Christliche Spiritualität in einer pluralistischen Gesellschaft

Konkurrenzsituation des Pluralismus

Doch nicht nur in ihren Außendimensionen, nicht nur durch ihren Kontakt mit allen Epochen und Kulturen der Menschheitsgeschichte, sondern auch von ihren Innendimensionen her wird unsere Gesellschaft zu einer kritischen Anfrage ans Christliche. Der Stellenwert, den das Christliche im Leben unserer Gesellschaft einnimmt, entspricht nicht mehr jenem, den es im Leben des Christen hat: Mitte, die alles auf sich konzentriert. Wir leben in einer pluralistischen Gesellschaft, und das heißt in einer Gesellschaft, die nicht mehr zuerst durch gemeinsame Überzeugungen und Werte zusammengehalten [89] wird. Ihre Klammer ist vielmehr das Funktionierenmüssen. Der Zusammenhang von Produktion und Konsum schafft eine Abhängigkeit aller von allen, er bestimmt das ganze Leben. Die Gesellschaft kann nur noch das tolerieren, was das Funktionieren nicht stört. Es gibt einen unausweichlichen Zwang zum Mitspielen. Wer sich ihm entzieht, kommt nicht nur für sich selbst zu kurz, er gefährdet das Ganze.

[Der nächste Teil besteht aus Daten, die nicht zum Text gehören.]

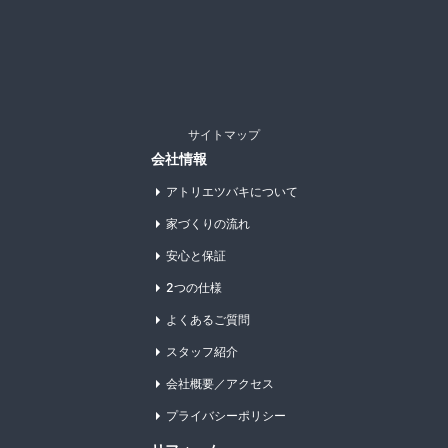
サイトマップ
会社情報
アトリエツバキについて
家づくりの流れ
安心と保証
2つの仕様
よくあるご質問
スタッフ紹介
会社概要／アクセス
プライバシーポリシー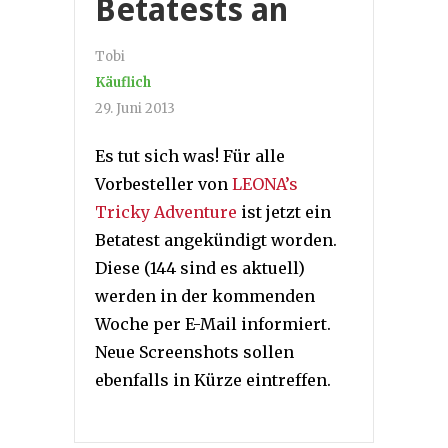
Betatests an
Tobi
Käuflich
29. Juni 2013
Es tut sich was! Für alle
Vorbesteller von
LEONA’s
Tricky Adventure
ist jetzt ein
Betatest angekündigt worden.
Diese (144 sind es aktuell)
werden in der kommenden
Woche per E-Mail informiert.
Neue Screenshots sollen
ebenfalls in Kürze eintreffen.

So aber wird die Konformität des Funktionierens zur geheimen Norm, beinahe zum geheimen „Grundwert“ der Gesellschaft. Wie man die Welt versteht, welchen Sinn man dem Funktionieren beimißt, wie man sein Mitspielen motiviert, diese Fragen rücken ins zweite Glied. Einerseits wächst so der Freiheitsraum für die eigene Weltdeutung, für die eigene Sinnantwort; andererseits finden Deutungen und Antworten, die übers bloße Funktionieren hinausweisen, zusehends weniger Verständnis. Die Unfreiheit von direkter Fremdbestimmung in Fragen der Überzeugung und des Glaubens nimmt ab – aber ebenso nimmt ab die Freiheit zur positiven Selbstbestimmung der eigenen Überzeugung, des eigenen Glaubens. Ein Nachfolgeruf gar, der das ganze Leben beansprucht, rückt in den schiefen Winkel zu der Achse, um die das Leben in dieser Gesellschaft schwingt.

Eine Konsequenz daraus ist der Trend zur bloßen Teilidentifikation mit dem Christlichen. Was von seiner gesellschaftlichen Funktion her nicht mehr als Zusatzangebot sein darf, mit dem geht man wählerisch um und von dem nimmt man sich das heraus, was eben gefällt, was nützlich, was zumutbar ist. Nachfolge freilich läßt nur Totalidentifikation zu; diese aber gerät in einer pluralistischen Gesellschaft notwendig unter Ideologieverdacht.